Watching livestreamed riots last night, fire and mayhem in fuzzy rectangles, I thought of Don Henley's 1985 hit: "Molotov cocktail, the local drink / And all she wants to do is dance, dance."
I miss a dance floor. I miss the bodies, the sweat, big speakers blowing the bass through my body. The mass movement. I miss being one droplet in a surge, subsuming myself in the wave.
I also thought of Sublime: "You were sitting home, watching your TV / While I was participatin' in some anarchy."
I could go to Oscar Grant Plaza tonight, but I won't. My fiancé would worry, and I'm in a stringently cautious social "pod". Even in the Before Times I wouldn't have gone, although the urge is perennial. Rowdy protests are beguilingly intense.

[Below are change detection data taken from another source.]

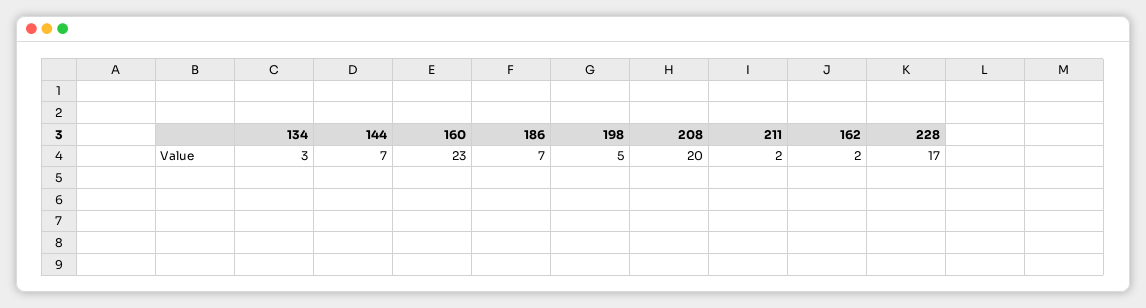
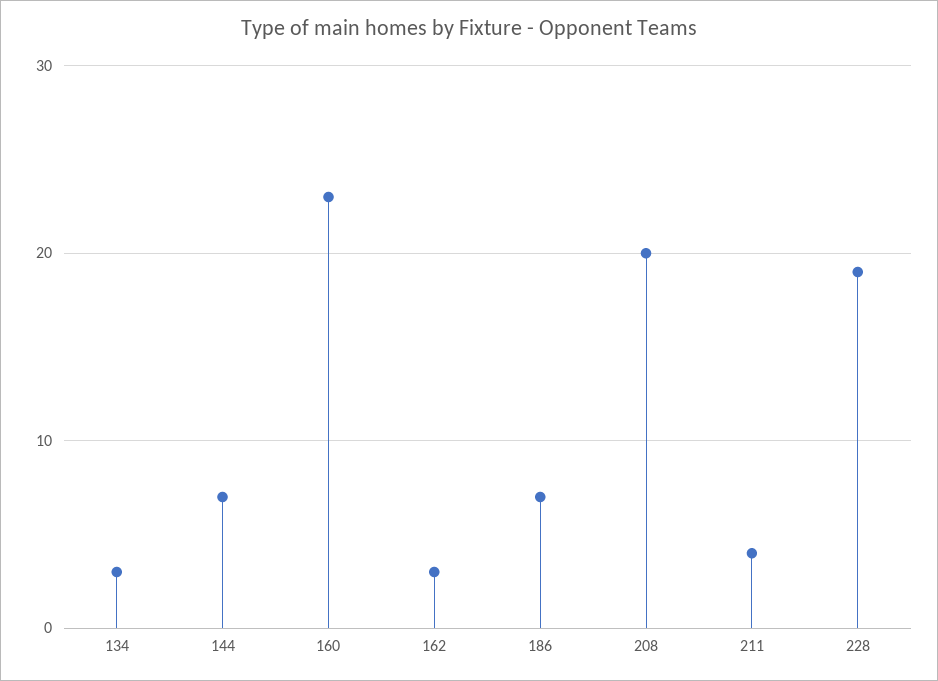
  {
    "134": 3,
    "144": 7,
    "160": 23,
    "186": 7,
-   "198": 5,
    "208": 20,
-   "211": 2,
+   "211": 4,
-   "162": 2,
+   "162": 3,
-   "228": 17
+   "228": 19
  }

"With red lights flashing, time to retire / And then we turned that liquor store into a structure fire." Wait, I thought it was a Target? Heck, all of the above.
'Cause everybody in the hood has had it up to here
It's getting hotter, and hotter and harder, each and every year
Some kids went in a store with their mother
I saw her when she came out, she was getting some Pampers
They said it was for the black man
They said it was for the Mexican, and not for the white man
But if you look at the street, it wasn't about Rodney King
And this fucked up situation, and these fucked up police
It's about coming up and staying on top
And screaming, "187 on a motherfuckin' cop"

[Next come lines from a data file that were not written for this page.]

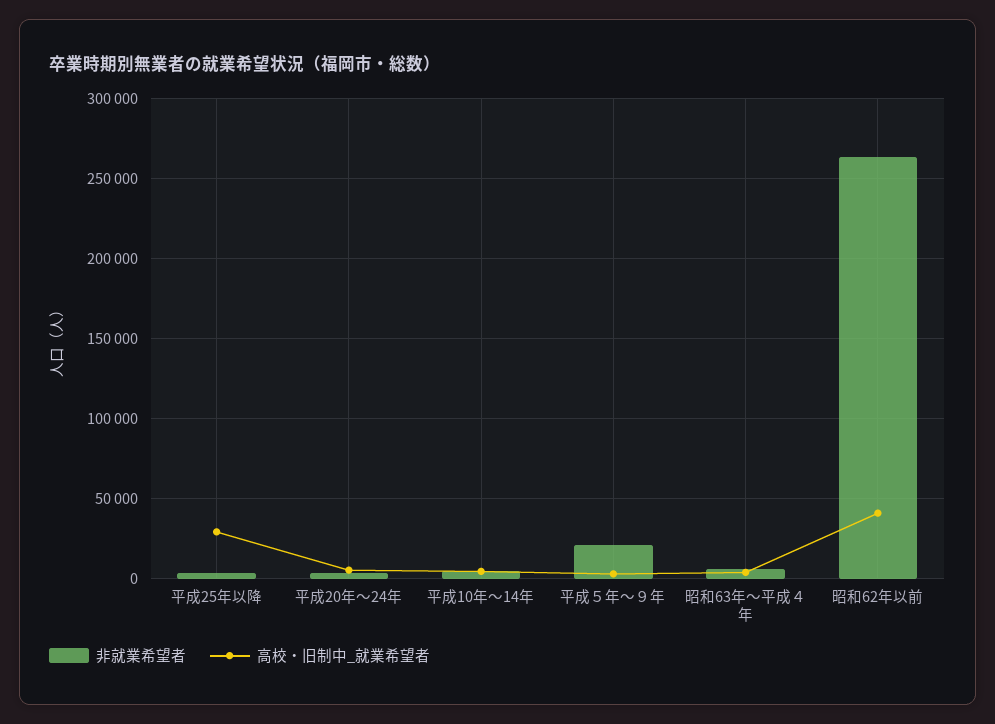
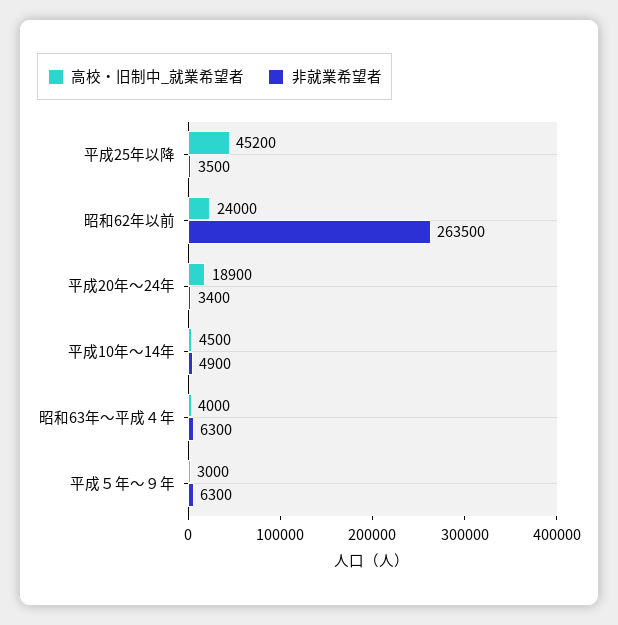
  {
    "非就業希望者": {
      "平成25年以降": 3500,
      "平成20年～24年": 3400,
      "平成10年～14年": 4900,
-     "平成５年～９年": 20000,
+     "平成５年～９年": 6300,
      "昭和63年～平成４年": 6300,
      "昭和62年以前": 263500
    },
    "高校・旧制中_就業希望者": {
-     "平成25年以降": 30000,
+     "平成25年以降": 45200,
-     "平成20年～24年": 5000,
+     "平成20年～24年": 18900,
      "平成10年～14年": 4500,
      "平成５年～９年": 3000,
      "昭和63年～平成４年": 4000,
-     "昭和62年以前": 40000
+     "昭和62年以前": 24000
    }
  }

It's not in the paper, it's on the wall
Smoke from all around
187 is murder in the California Penal Code.
It's a bridge too far. A straw breaking the camel's back. The center cannot hold.
Some contend that a mob is too incoherent to send that message — Up With This We Will Not Put. I think it's the opposite. Mobs are too incoherent to send any other message. Rioting is communal frustration made deluge. A riot says, "Appease us or else." That's all; crude but clear.

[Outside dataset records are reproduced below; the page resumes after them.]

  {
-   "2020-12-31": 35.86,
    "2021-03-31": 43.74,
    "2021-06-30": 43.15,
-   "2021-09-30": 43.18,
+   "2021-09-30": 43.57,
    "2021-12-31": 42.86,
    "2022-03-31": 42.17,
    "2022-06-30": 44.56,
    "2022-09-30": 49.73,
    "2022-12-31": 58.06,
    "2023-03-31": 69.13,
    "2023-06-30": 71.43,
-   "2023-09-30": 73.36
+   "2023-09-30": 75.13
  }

People want to blame agents provocateur (a real phenomenon, to be clear) or antifa or what-have-you. They want to debate the strategic valence of rioting, and point fingers at suspected orchestrators. I understand the impulse, and it's true that opportunists are rampant whenever Eris blows through town... with Nemesis in tow, more often than not.
Pillaging is an ancestral human behavior. Despite the self-domestication that comprises "society," I don't think we'll ever relinquish our capacity for direct — and yes, wanton — destruction. It's too effective. The vexing asymmetry of effort versus creation is what renders smash-and-grab civil unrest so potent.
"There is a reason for every war and a war for every reason," a man once wrote, reflecting on the atrocities familiar to him. "I was terrified. I was ashamed, and I couldn't wait for it to happen again."